**Input for this task**

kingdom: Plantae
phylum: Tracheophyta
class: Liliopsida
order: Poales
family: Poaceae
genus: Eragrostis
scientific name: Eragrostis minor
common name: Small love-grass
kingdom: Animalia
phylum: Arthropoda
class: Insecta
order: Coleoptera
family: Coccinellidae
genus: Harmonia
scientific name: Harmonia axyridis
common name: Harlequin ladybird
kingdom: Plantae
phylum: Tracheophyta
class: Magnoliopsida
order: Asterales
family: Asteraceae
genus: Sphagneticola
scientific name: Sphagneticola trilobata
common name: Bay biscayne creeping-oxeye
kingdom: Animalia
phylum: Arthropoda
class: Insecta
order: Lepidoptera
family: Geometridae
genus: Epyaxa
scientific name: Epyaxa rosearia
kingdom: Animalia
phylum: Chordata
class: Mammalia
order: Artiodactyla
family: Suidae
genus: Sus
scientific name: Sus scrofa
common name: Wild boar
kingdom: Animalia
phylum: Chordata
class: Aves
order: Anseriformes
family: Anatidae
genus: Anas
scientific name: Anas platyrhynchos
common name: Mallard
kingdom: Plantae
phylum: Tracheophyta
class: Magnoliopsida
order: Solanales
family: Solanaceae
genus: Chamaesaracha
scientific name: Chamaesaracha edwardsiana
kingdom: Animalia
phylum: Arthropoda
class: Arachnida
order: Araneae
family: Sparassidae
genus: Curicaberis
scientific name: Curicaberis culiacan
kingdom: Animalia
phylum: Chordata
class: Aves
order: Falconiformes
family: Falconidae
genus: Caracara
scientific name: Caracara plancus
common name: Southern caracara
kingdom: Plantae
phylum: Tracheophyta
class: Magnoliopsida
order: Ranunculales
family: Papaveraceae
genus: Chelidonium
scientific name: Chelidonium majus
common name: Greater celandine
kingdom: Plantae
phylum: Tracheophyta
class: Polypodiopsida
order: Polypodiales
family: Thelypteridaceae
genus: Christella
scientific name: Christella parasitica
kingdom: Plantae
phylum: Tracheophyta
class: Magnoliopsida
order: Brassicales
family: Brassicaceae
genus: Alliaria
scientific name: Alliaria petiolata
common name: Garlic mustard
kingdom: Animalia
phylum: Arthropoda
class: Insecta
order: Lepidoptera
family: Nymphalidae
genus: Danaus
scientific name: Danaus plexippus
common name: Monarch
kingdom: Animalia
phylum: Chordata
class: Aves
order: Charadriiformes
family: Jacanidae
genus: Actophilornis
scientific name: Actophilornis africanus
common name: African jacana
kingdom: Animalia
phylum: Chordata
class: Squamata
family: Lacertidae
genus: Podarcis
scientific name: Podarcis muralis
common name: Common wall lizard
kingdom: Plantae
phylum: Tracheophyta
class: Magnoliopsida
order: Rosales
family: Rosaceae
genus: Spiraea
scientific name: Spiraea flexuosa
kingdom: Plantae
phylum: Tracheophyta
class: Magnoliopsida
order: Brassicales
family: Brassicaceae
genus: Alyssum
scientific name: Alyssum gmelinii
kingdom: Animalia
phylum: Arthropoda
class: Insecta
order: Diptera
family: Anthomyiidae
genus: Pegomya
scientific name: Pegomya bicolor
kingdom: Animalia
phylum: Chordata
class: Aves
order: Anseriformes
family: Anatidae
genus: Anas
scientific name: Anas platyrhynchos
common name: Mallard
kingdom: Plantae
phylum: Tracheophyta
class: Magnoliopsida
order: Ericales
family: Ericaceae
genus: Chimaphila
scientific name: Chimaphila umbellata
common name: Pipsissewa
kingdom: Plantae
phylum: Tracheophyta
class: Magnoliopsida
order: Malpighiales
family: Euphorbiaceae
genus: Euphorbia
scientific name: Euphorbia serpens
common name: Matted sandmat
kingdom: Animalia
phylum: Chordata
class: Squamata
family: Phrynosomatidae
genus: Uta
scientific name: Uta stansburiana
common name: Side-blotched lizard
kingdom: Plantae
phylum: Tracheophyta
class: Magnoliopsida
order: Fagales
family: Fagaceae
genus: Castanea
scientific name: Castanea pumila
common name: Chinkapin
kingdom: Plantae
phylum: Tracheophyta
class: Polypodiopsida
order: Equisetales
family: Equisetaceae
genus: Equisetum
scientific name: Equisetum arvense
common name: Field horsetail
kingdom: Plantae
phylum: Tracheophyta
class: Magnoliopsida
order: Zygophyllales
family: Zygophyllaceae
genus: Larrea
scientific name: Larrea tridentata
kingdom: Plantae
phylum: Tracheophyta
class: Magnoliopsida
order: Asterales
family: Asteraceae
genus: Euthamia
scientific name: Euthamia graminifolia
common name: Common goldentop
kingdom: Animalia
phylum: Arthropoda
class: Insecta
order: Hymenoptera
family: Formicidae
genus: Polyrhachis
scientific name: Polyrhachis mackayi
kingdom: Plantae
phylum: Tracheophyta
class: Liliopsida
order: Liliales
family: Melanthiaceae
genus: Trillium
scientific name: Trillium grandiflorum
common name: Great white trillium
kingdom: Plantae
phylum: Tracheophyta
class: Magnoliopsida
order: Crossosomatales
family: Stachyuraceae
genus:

**Set exercise**
Put each line of the records from the line containing "genus: Pegomya" up to and including the line containing "common name: Side-blotched lizard" into a Markdown table, numbering the rows in a Row column and giving the line in a Record line column. Leave out any blank lines.

**Finished task**
| Row | Record line |
|---|---|
| 1 | genus: Pegomya |
| 2 | scientific name: Pegomya bicolor |
| 3 | kingdom: Animalia |
| 4 | phylum: Chordata |
| 5 | class: Aves |
| 6 | order: Anseriformes |
| 7 | family: Anatidae |
| 8 | genus: Anas |
| 9 | scientific name: Anas platyrhynchos |
| 10 | common name: Mallard |
| 11 | kingdom: Plantae |
| 12 | phylum: Tracheophyta |
| 13 | class: Magnoliopsida |
| 14 | order: Ericales |
| 15 | family: Ericaceae |
| 16 | genus: Chimaphila |
| 17 | scientific name: Chimaphila umbellata |
| 18 | common name: Pipsissewa |
| 19 | kingdom: Plantae |
| 20 | phylum: Tracheophyta |
| 21 | class: Magnoliopsida |
| 22 | order: Malpighiales |
| 23 | family: Euphorbiaceae |
| 24 | genus: Euphorbia |
| 25 | scientific name: Euphorbia serpens |
| 26 | common name: Matted sandmat |
| 27 | kingdom: Animalia |
| 28 | phylum: Chordata |
| 29 | class: Squamata |
| 30 | family: Phrynosomatidae |
| 31 | genus: Uta |
| 32 | scientific name: Uta stansburiana |
| 33 | common name: Side-blotched lizard |